Но самый сильный враг остался. Роберт Вильсон, наблюдая действия Кутузова, уже прямо стал подозревать его в измене и мечтать о следствии над ним: «Я имел прискорбие опять видеть, что Бонапарт вырвался: несмотря на то, что мы отдыхали два дня и шли очень, очень медленно, мы обошли его. Много сделано, но все могло бы быть кончено. Я один из тех, которые думают, что морской устав должен бы иметь действие и над людьми военными. Почему от них не требуют доказательства, что они действовали самым лучшим образом? Мне кажется, что рано или поздно откроется, отчего и почему все это случается», — так пишет Вильсон великобританскому послу Каткэрту.
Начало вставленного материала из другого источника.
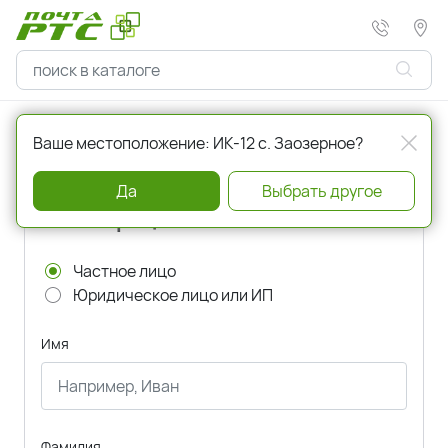
Главная
Регистрация
Ваше местоположение: ИК-12 с. Заозерное?
Да
Выбрать другое
Регистрация
Частное лицо
Юридическое лицо или ИП
Имя
Фамилия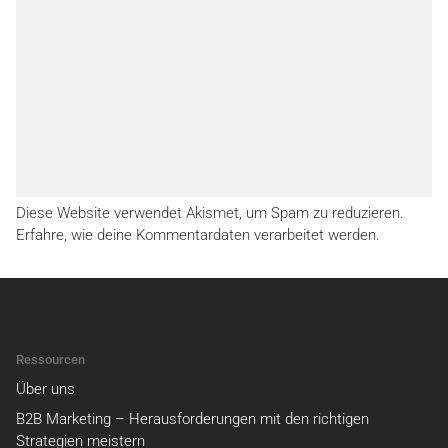
Diese Website verwendet Akismet, um Spam zu reduzieren.
Erfahre, wie deine Kommentardaten verarbeitet werden.
Ressourcen
Über uns
B2B Marketing – Herausforderungen mit den richtigen
Strategien meistern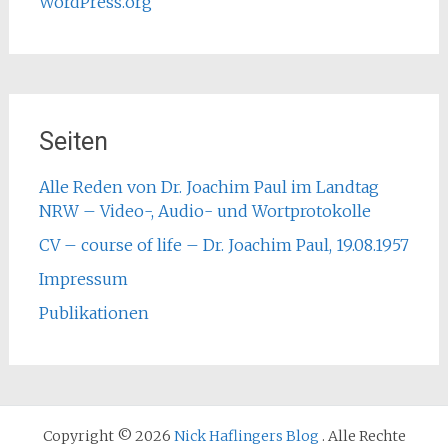
WordPress.org
Seiten
Alle Reden von Dr. Joachim Paul im Landtag
NRW – Video-, Audio- und Wortprotokolle
CV – course of life – Dr. Joachim Paul, 19.08.1957
Impressum
Publikationen
Copyright © 2026
Nick Haflingers Blog
. Alle Rechte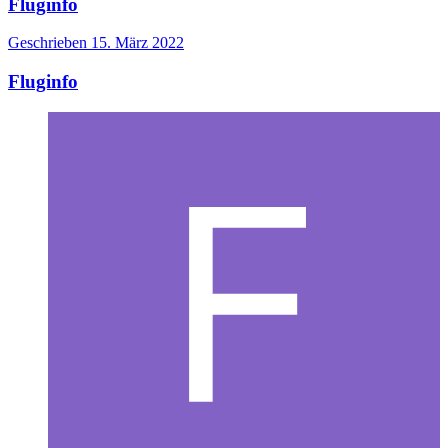
Fluginfo
Geschrieben
15. März 2022
Fluginfo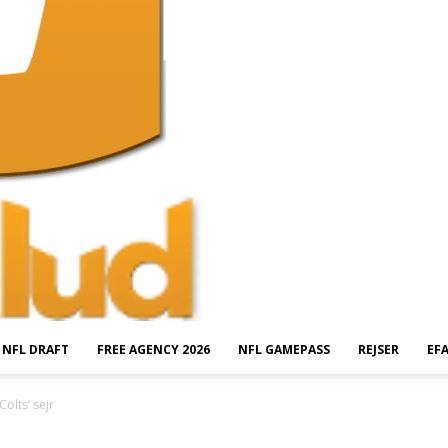
NFL DRAFT
FREE AGENCY 2026
NFL GAMEPASS
REJSER
EF
Colts’ sejr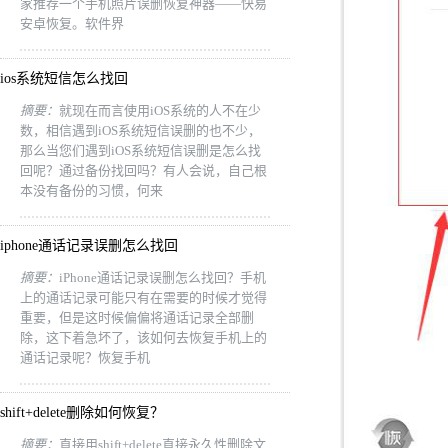
家推荐一个手机照片误删恢复神器——快易
安卓恢复。软件界
ios系统短信怎么找回
摘要：
就现在而言使用iOS系统的人不在少
数，相信遇到iOS系统短信误删的也不少，
那么当您们遇到iOS系统短信误删是怎么找
回呢？通过备份找回吗？有人会说，自己根
本没有备份的习惯，何来
iphone通话记录误删怎么找回
摘要：
iPhone通话记录误删怎么找回？手机
上的通话记录可能只有在需要的时候才觉得
重要，但是这时候偏偏将通话记录全部删
除，这下着急坏了，该如何去恢复手机上的
通话记录呢？恢复手机
shift+delete删除如何恢复？
摘要：
直接用shift+delete直接永久性删除文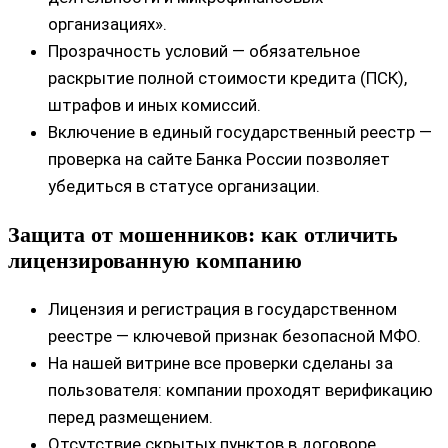
организациях».
Прозрачность условий — обязательное
раскрытие полной стоимости кредита (ПСК),
штрафов и иных комиссий.
Включение в единый государственный реестр —
проверка на сайте Банка России позволяет
убедиться в статусе организации.
Защита от мошенников: как отличить
лицензированную компанию
Лицензия и регистрация в государственном
реестре — ключевой признак безопасной МФО.
На нашей витрине все проверки сделаны за
пользователя: компании проходят верификацию
перед размещением.
Отсутствие скрытых пунктов в договоре,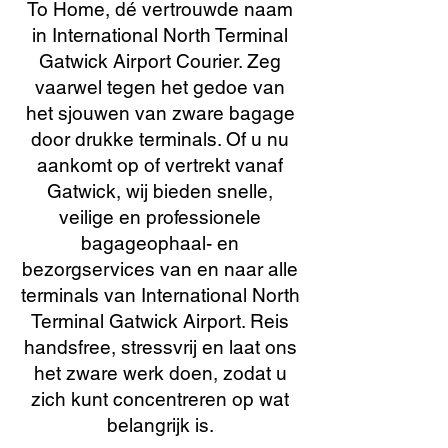
To Home, dé vertrouwde naam
in International North Terminal
Gatwick Airport Courier. Zeg
vaarwel tegen het gedoe van
het sjouwen van zware bagage
door drukke terminals. Of u nu
aankomt op of vertrekt vanaf
Gatwick, wij bieden snelle,
veilige en professionele
bagageophaal- en
bezorgservices van en naar alle
terminals van International North
Terminal Gatwick Airport. Reis
handsfree, stressvrij en laat ons
het zware werk doen, zodat u
zich kunt concentreren op wat
belangrijk is.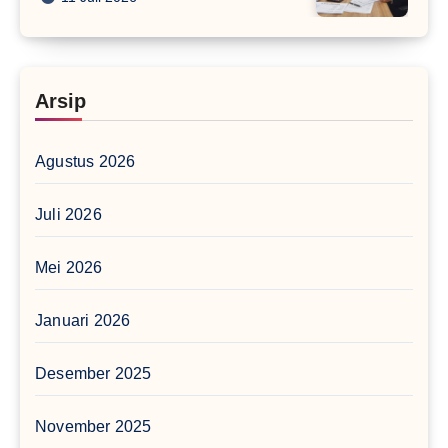
Arsip
Agustus 2026
Juli 2026
Mei 2026
Januari 2026
Desember 2025
November 2025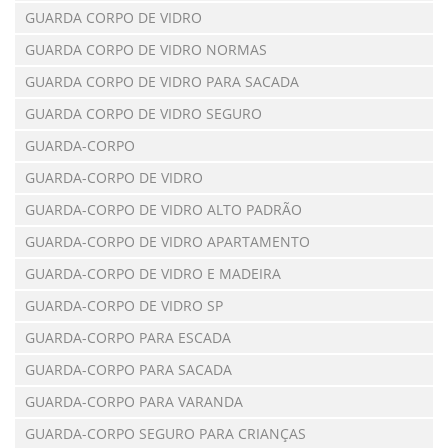
GUARDA CORPO DE VIDRO
GUARDA CORPO DE VIDRO NORMAS
GUARDA CORPO DE VIDRO PARA SACADA
GUARDA CORPO DE VIDRO SEGURO
GUARDA-CORPO
GUARDA-CORPO DE VIDRO
GUARDA-CORPO DE VIDRO ALTO PADRÃO
GUARDA-CORPO DE VIDRO APARTAMENTO
GUARDA-CORPO DE VIDRO E MADEIRA
GUARDA-CORPO DE VIDRO SP
GUARDA-CORPO PARA ESCADA
GUARDA-CORPO PARA SACADA
GUARDA-CORPO PARA VARANDA
GUARDA-CORPO SEGURO PARA CRIANÇAS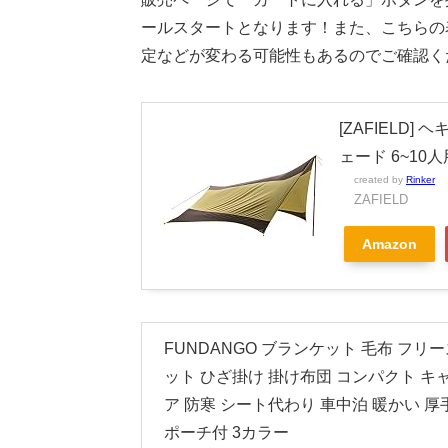
ールスタートとなります！また、こちらの
定などが変わる可能性もあるのでご確認く
[ZAFIELD
ェード 6~10
created by
Rinker
ZAFIELD
Amazon
FUNDANGO ブランケット 毛布 フリース
ット ひざ掛け 掛け布団 コンパクト キ
ア 防寒 シート代わり 車中泊 暖かい 厚
ポーチ付 3カラー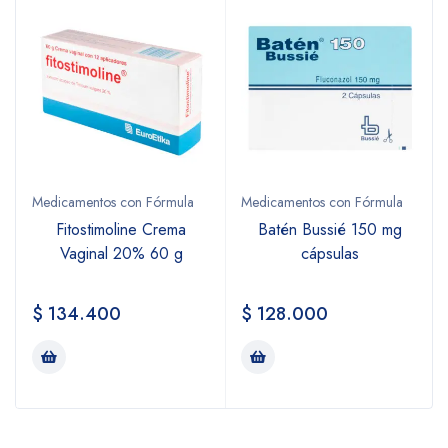
Medicamentos con Fórmula
Medicamentos con Fórmula
Fitostimoline Crema
Batén Bussié 150 mg
Vaginal 20% 60 g
cápsulas
$
134.400
$
128.000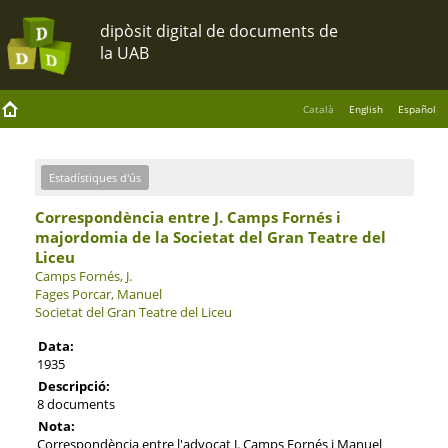
Català
English
Español
Estadístiques d'ús
Correspondència entre J. Camps Fornés i
majordomia de la Societat del Gran Teatre del
Liceu
Camps Fornés, J.
Fages Porcar, Manuel
Societat del Gran Teatre del Liceu
Data:
1935
Descripció:
8 documents
Nota:
Correspondència entre l'advocat J. Camps Fornés i Manuel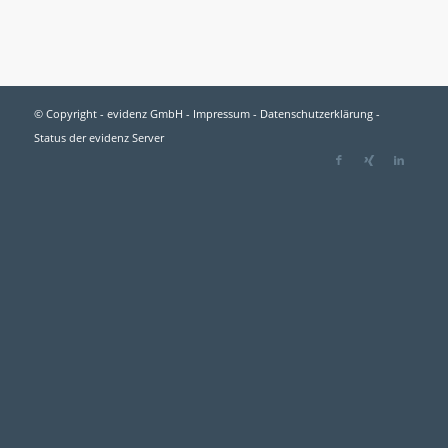
© Copyright - evidenz GmbH -
Impressum
-
Datenschutzerklärung
-
Status der evidenz Server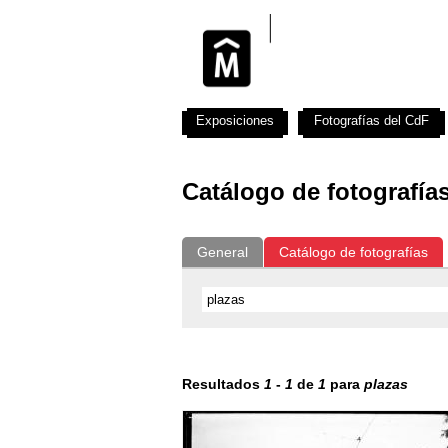
Exposiciones
Fotografías del CdF
Catálogo de fotografía
General
Catálogo de fotografías
Resultados
1
-
1
de
1
para
plazas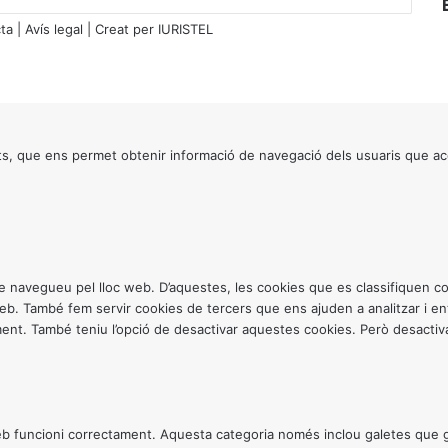
i
ta
|
Avís legal
| Creat per
IURISTEL
ó
d
e
d
a
d
s, que ens permet obtenir informació de navegació dels usuaris que ac
e
s
ntre navegueu pel lloc web. D’aquestes, les cookies que es classifiquen
 web. També fem servir cookies de tercers que ens ajuden a analitzar i 
. També teniu l’opció de desactivar aquestes cookies. Però desactivar
 funcioni correctament. Aquesta categoria només inclou galetes que gar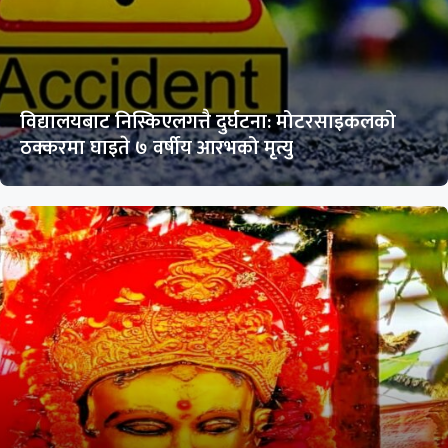
विद्यालयबाट निस्किएलगत्तै दुर्घटना: मोटरसाइकलको
ठक्करमा घाइते ७ वर्षीय आरभको मृत्यु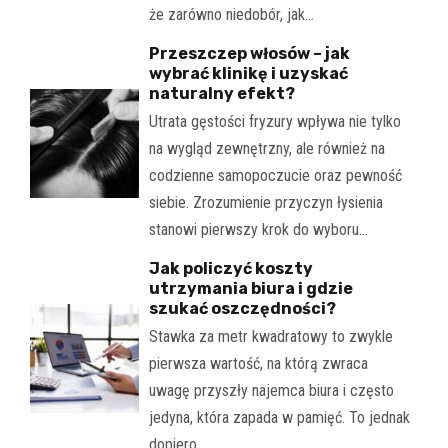
że zarówno niedobór, jak…
Przeszczep włosów – jak
wybrać klinikę i uzyskać
naturalny efekt?
Utrata gęstości fryzury wpływa nie tylko
na wygląd zewnętrzny, ale również na
codzienne samopoczucie oraz pewność
siebie. Zrozumienie przyczyn łysienia
stanowi pierwszy krok do wyboru…
Jak policzyć koszty
utrzymania biura i gdzie
szukać oszczędności?
Stawka za metr kwadratowy to zwykle
pierwsza wartość, na którą zwraca
uwagę przyszły najemca biura i często
jedyna, która zapada w pamięć. To jednak
dopiero…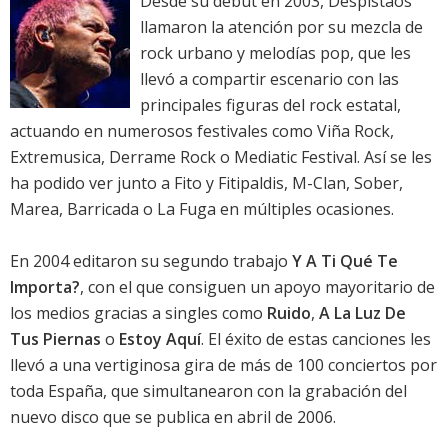
Desde su debut en 2003, Despistaos
llamaron la atención por su mezcla de
rock urbano y melodías pop, que les
llevó a compartir escenario con las
principales figuras del rock estatal,
actuando en numerosos festivales como Viña Rock,
Extremusica, Derrame Rock o Mediatic Festival. Así se les
ha podido ver junto a Fito y Fitipaldis, M-Clan, Sober,
Marea, Barricada o La Fuga en múltiples ocasiones.
En 2004 editaron su segundo trabajo
Y A Ti Qué Te
Importa?
, con el que consiguen un apoyo mayoritario de
los medios gracias a singles como
Ruido
,
A La Luz De
Tus Piernas
o
Estoy Aquí
. El éxito de estas canciones les
llevó a una vertiginosa gira de más de 100 conciertos por
toda España, que simultanearon con la grabación del
nuevo disco que se publica en abril de 2006.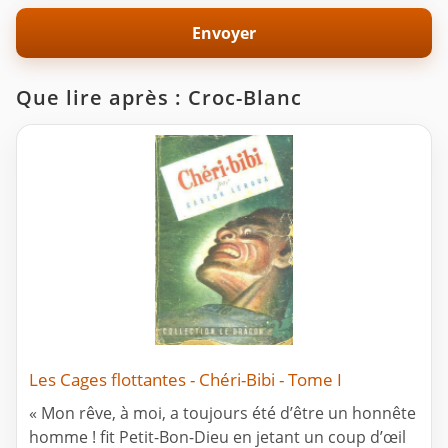
Que lire après : Croc-Blanc
Les Cages flottantes - Chéri-Bibi - Tome I
« Mon rêve, à moi, a toujours été d’être un honnête
homme ! fit Petit-Bon-Dieu en jetant un coup d’œil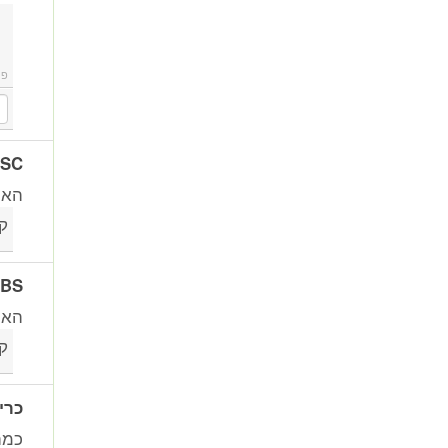
פו
ESC (בקרת יציבות א
האם
ק
ABS (מערכת למניעת נע
האם 
ק
כרי
כמה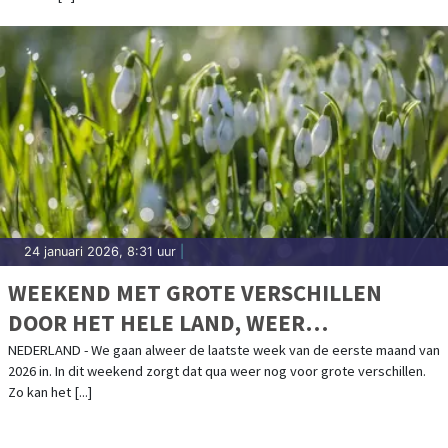
24 januari 2026, 8:31 uur
|
WEEKEND MET GROTE VERSCHILLEN
DOOR HET HELE LAND, WEER
GELEIDELIJK WAT ZACHTER IN LAATSTE
NEDERLAND - We gaan alweer de laatste week van de eerste maand van
2026 in. In dit weekend zorgt dat qua weer nog voor grote verschillen.
WEEK JANUARI
Zo kan het [...]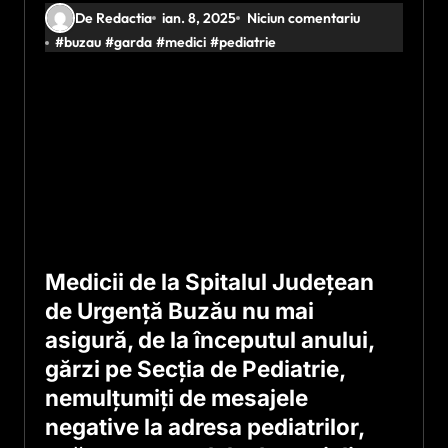
De Redactia
ian. 8, 2025
Niciun comentariu
#
buzau
#
garda
#
medici
#
pediatrie
Medicii de la Spitalul Judeţean
de Urgenţă Buzău nu mai
asigură, de la începutul anului,
gărzi pe Secţia de Pediatrie,
nemulţumiţi de mesajele
negative la adresa pediatrilor,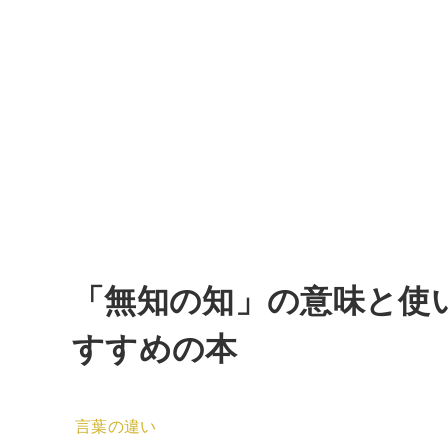
「無知の知」の意味と使
すすめの本
言葉の違い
Это было уже после разговора Кутузова с Вильсоном, когда Кутузов напрямик сказал, что стремится изгнать Наполеона из России, но что вовсе не видит особой необходимости для России тратить свои силы на конечное уничтожение Наполеона, потому что плоды такой победы пожнет Англия, а не Россия. Намекая на этот разговор, Вильсон пишет Каткэрту, что зато адмиралу Чичагову (который должен был загородить Наполеону выход из России) можно доверять вполне: «Я надеюсь, что адмирал не будет избегать неприятеля, но порядочно с ним сцепится. Я не имею ни малейшего опасения насчет политических спекуляций его»5. Последние слова — это прямой и очень злобный намек на Кутузова. Сместить Кутузова! Это была мечта Вильсона, вслух высказываемая, и, конечно, мечта лорда Каткэрта, мечта царя.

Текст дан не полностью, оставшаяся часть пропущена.